Moving forward from this commentary, Wald said the hope is that this research motivates people to take care of their overall vascular health.
“A good next step would be to evaluate how to implement these lifestyle changes on a larger scale so that the public as a whole can benefit,” he continued. “This would likely help reduce the burden of dementia in society.”
Hennekens said that to truly understand how lifestyle interventions protect the brain, we need more mechanistic studies that bridge the gap between behavioral outcomes and biological changes.

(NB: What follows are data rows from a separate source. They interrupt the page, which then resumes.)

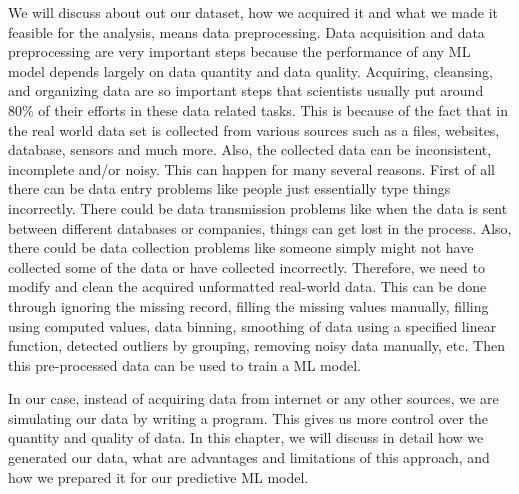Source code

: \par
We will discuss about out our dataset, how we acquired it and what we made it feasible for the analysis, means data preprocessing. Data acquisition and data preprocessing are very important steps because the performance of any ML model depends largely on data quantity and data quality. Acquiring, cleansing, and organizing data are so important steps that scientists usually put around 80\% of their efforts in these data related tasks. This is because of the fact that in the real world data set is collected from various sources such as a files, websites, database, sensors and much more. Also, the collected data can be inconsistent, incomplete and/or noisy. This can happen for many several reasons. First of all there can be data entry problems like people just essentially type things incorrectly. There could be data transmission problems like when the data is sent between different databases or companies, things can get lost in the process. Also, there could be data collection problems like someone simply might not have collected some of the data or have collected incorrectly. Therefore, we need to modify and clean the acquired unformatted real-world data. This can be done through ignoring the missing record, filling the missing values manually, filling using computed values, data binning, smoothing of data using a specified linear function, detected outliers by grouping, removing noisy data manually, etc. Then this pre-processed data can be used to train a ML model.
\newline
\par
In our case, instead of acquiring data from internet or any other sources, we are simulating our data by writing a program. This gives us more control over the quantity and quality of data. In this chapter, we will discuss in detail how we generated our data, what are advantages and limitations of this approach, and how we prepared it for our predictive ML model.

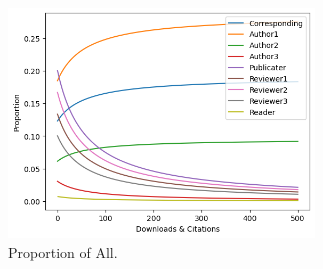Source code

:\documentclass[lettersize,journal]{IEEEtran}
\begin{document}
\begin{figure}[h]
  \centering
  \includegraphics[width=3.2in]{assets/proportion-all.png}
  \caption{Proportion of All.}
  \label{fig:proportion-all}
\end{figure}
\end{document}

“This means, for example, investing in research that integrates longitudinal lifestyle data with biomarkers such as inflammatory cytokines, markers of vascular health, brain-derived neurotrophic factor (BDNF), and others that may influence brain resilience,” he detailed. “Advanced neuroimaging and genetic profiling should also be part of future studies to detect changes at the cellular and systems level. Ideally, we need multidisciplinary collaborations that bring together neuroscientists, epidemiologists, and clinicians to design studies that can track these changes over time and across populations.”
And Parulekar commented that the clear next step for this research is to move from postulation to definitive proof.
“The commentary hopes to achieve this by laying out the strong scientific rationale to encourage and justify future studies. Specifically, the next steps should include conducting rigorous trials and research that explores whether combining multiple interventions — such as diet, exercise, and smoking cessation simultaneously — produces a greater, synergistic benefit than any single intervention alone.”
— Manisha Parulekar, MD, FACP, AGSF, CMD
“This commentary aims to serve as a call to action, providing the foundational evidence for the need for coordinated efforts to support lifestyle interventions as a powerful tool against cognitive decline,” Parulekar added.